Overviews of relevant topics or fields.

Review Papers should provide overviews of topics or fields at the intersection of climate change and AI (e.g., pertaining to the topics listed in the call for submissions).

Submissions of this form should synthesize existing literature, and additionally provide insights on gaps, salient considerations, and future directions to be considered by symposium attendees and the broader community.

Position Papers

Opinions or critiques on relevant topics or directions.

Position Papers should provide opinions or critiques on topics or directions at the intersection of climate change and AI (e.g., pertaining to the topics listed in the call for submissions).

Submissions of this form should present important frameworks or considerations for work at the intersection of climate change and AI, and should be well-grounded in existing literature and/or practice.

Frequently Asked Questions

Q: I didn’t submit a paper to the symposium. Can I still attend?
A: Yes! Please register via the AAAI website.

Q: What is the COVID policy of the event?
A: We take COVID-19 very seriously, and will at minimum strictly adhere to all guidelines provided by AAAI. Please see more information above.

Q: I am interested in the topics of the symposium, but I cannot attend in person. Can I still participate?
A: Yes, registered attendees will be able to participate through Zoom. Because we are using hotel facilities, the quality of the virtual experience is out of our control. We recommend in-person participation to get the most benefit from this interactive symposium.

Q: How can I keep up to date on these issues?
A: We encourage you to sign up for the Climate Change AI newsletter to receive information about opportunities and events at the intersection of climate change and AI.

Submissions FAQ

Q: I’m not an AI researcher or practitioner. Can I still submit?
A: Yes, absolutely! We welcome submissions from a diverse set of stakeholders.

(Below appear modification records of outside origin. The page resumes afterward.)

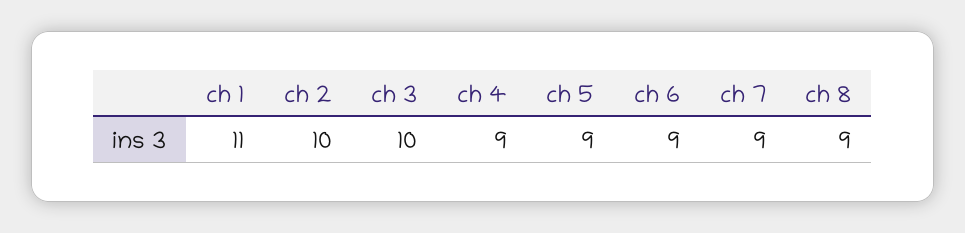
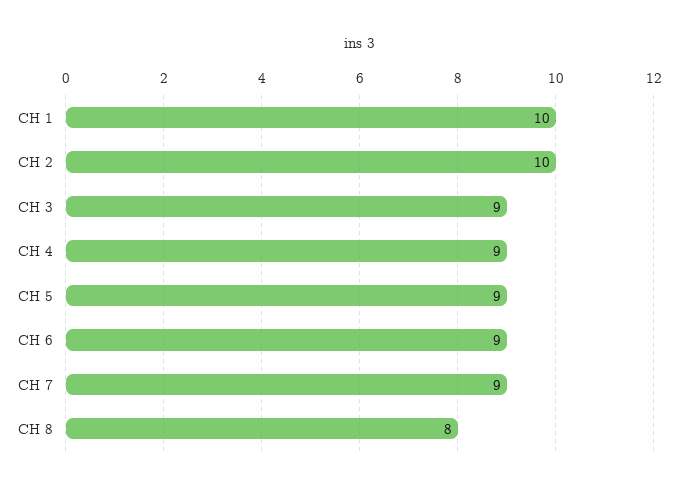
ch 1: 11 -> 10
ch 3: 10 -> 9
ch 8: 9 -> 8

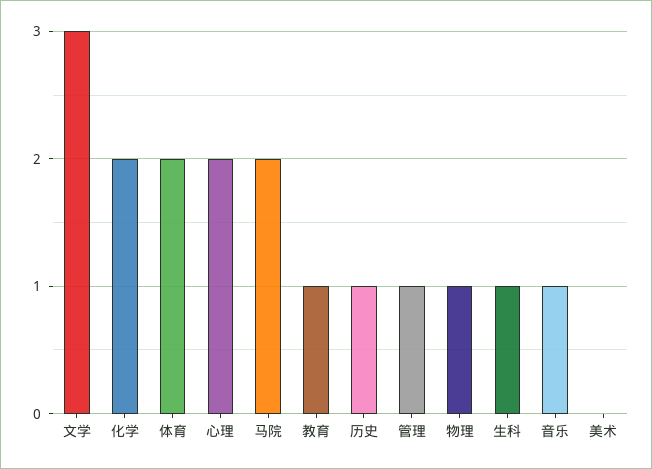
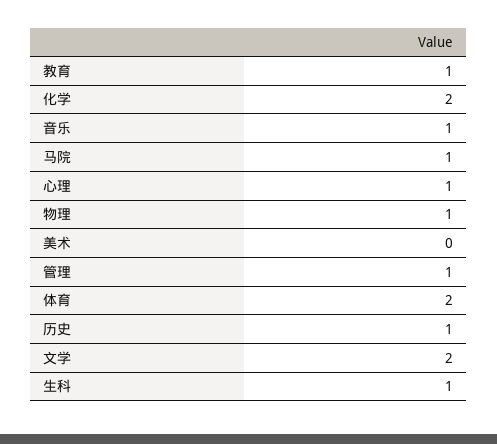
文学: 3 -> 2
心理: 2 -> 1
马院: 2 -> 1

Q: What if my submission is accepted but I can’t attend the symposium in person?
A: A co-author or colleague can present for you, or you may be able to present via Zoom.

Q: Do I need to use the AAAI style files for my submission?
A: Yes, they are required.

Q: It’s hard for me to fit my submission within the page limits. What should I do?
A: Feel free to include appendices with additional material (these should be part of the same file as the main submission). Do not, however, put essential material in an appendix, as it will be read at the discretion of the reviewers.

Q: Can I send submissions directly by email?
A: No, please use the EasyChair website to make submissions, and select the track on “The Role of AI in Responding to Climate Challenges” when creating your submission. If you are having trouble with the EasyChair website, please contact: climatechange.aaaifss2022@gmail.com.

Q: Can I submit previously published work to this symposium?
A: Yes, though under limited circumstances. In particular, extended versions of articles in submission at other venues are acceptable as long as they do not violate the dual-submission policy of the other venue. Please contact climatechange.aaaifss2022@gmail.com with any questions.

Q: Can I submit work to this symposium if I am also submitting to another 2022 AAAI Fall Symposium session?
A: Yes. We cannot, however, guarantee that your assigned presentation time will not conflict with the other symposium.

Q: How will my submission be published?
A: We plan to publish proceedings on arXiv after the symposium. Please note that inclusion in the proceedings is optional - we encourage you to submit to and present at the workshop, even if you do not want your work to appear in the proceedings.

Q: If my work appears in the proceedings, can I also publish this work elsewhere?
A: All submissions to this symposium are “non-archival” - that is, from our perspective, choosing to include your work in the proceedings does not preclude future publication in another venue. However, we recommend that you also check the policies of the venue to which you might plan to submit (e.g., whether they allow publication of work that was previously posted as a preprint).